An exclusive interview with renowned counsellor, Dr Wes Wingett, who explains why parents should give freedom to children, but with responsibility.
By Akshaya Ganesh
As a student, Dr Wes Wingett was deeply influenced by the Adlerian style of psychology and decided to pursue it further. He became a counsellor in private practice in 1978, and is currently a faculty member and Program Director for the school counselling program at the Adler Graduate School in the United States. An expert in counselling families the Adlerian way, Dr Wingett has been working with families from different countries. In a conversation with ParentCircle, Dr Wingett talks about Adlerian psychology and how parents can raise socially responsible and happy children.
PC: Can you tell us more about Adlerian psychology?
WW: Alfred Adler (1870–1937) was a psychiatrist. For about nine years, he was a colleague of Sigmund Freud. However, they had a bitter intellectual divorce in 1911, and this led to Adler starting his own school of psychology.
Adlerian psychology is a positive psychology, and one of its central ideas is that people are social beings looking for a way to fit in, to contribute to belong. Other ideas include the thought that everyone is equal, and that we should treat people with respect and dignity. According to Adler, we need to look at the purpose of behaviour and the direction in which the behaviour of a child or an adult is moving. We also need to believe that people should develop courage to face the challenges of living. Adler believed in democracy; and, in democracy, he believed there was freedom with order. We need to have democracy in families, in schools and in the larger community. According to him, children and adults are equal in their right to respect and dignity.
PC: You once said that you wanted to develop an Adlerian-based curriculum for teaching, learning and classroom management. Is this based on the need to teach children about self-care and being socially responsible?
WW: Yes, and we teach the same things to teachers and parents. I believe there is a way in which we can develop freedom with order, which is the definition of democracy.
I start with the idea of a house, and the foundation of the house is built on ‘respect’. If we want to be respectful, we need to be kind and firm at the same time. Adlerians believe that when we are overly kind, we are pampering the children and doing things that they can do themselves.
Next, we build the walls of the house. One of the walls is made up of ‘rules’. We need to have two basic sets of rules. The first rule is, ‘Respect others, self and the environment’ (ROSE). The second rule is that we help schools and families to help each other learn and succeed.
The other wall is made up of ‘routine’. We need routine in life because it gives us predictability, consistency and a way to respond to stress.
The roof of the house is made up of two interlocking ideas. One side is ‘rights’ (developmental rights, rights of children, rights of adolescence, rights of adults and rights of ageing). Children know about these rights; and if you work with children who are more than ten years old, they know what their rights are.
The other side of the roof is ‘responsibilities’. For example, if a child asks for a smartphone, we ask what responsibility the child is willing to take for it. And, if we don’t have responsibility with rights, then we have pampered children.
PC: In India, the culture of sending a child to preschool has developed only recently. What role do parents play, and what should they keep in mind when choosing the right preschool for their child?

#### [Task goal]
In the interview with Dr Wes Wingett, what does the rule abbreviated as ROSE stand for?

#### [Supplied information]
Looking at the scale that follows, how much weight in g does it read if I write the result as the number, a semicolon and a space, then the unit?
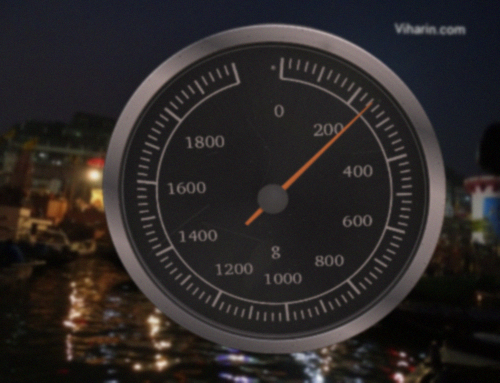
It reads 240; g
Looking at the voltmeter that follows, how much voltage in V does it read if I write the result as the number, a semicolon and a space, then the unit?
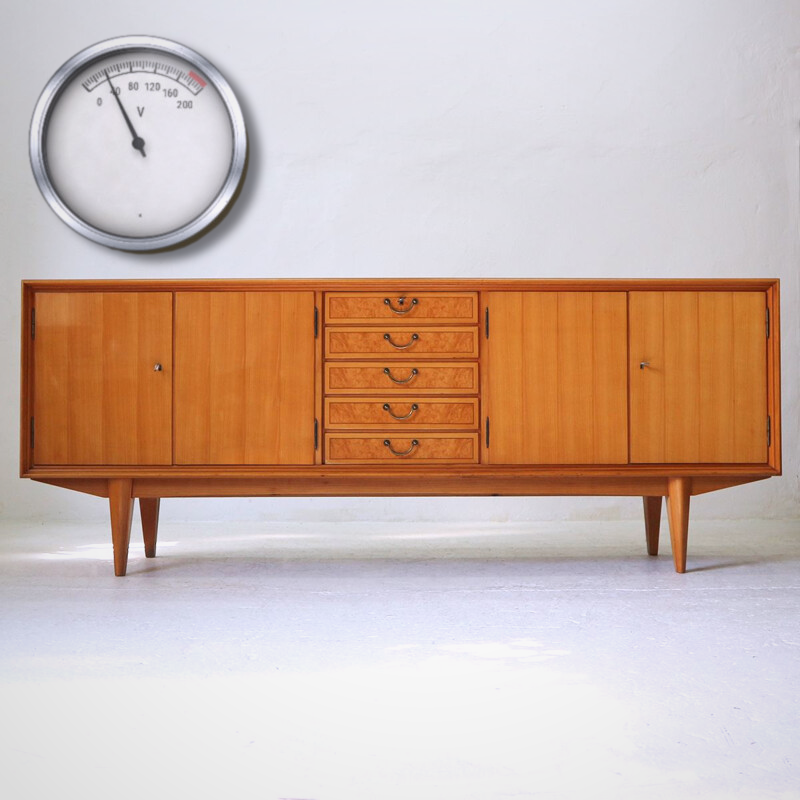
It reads 40; V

#### [Written response]
Respect others, self and the environment.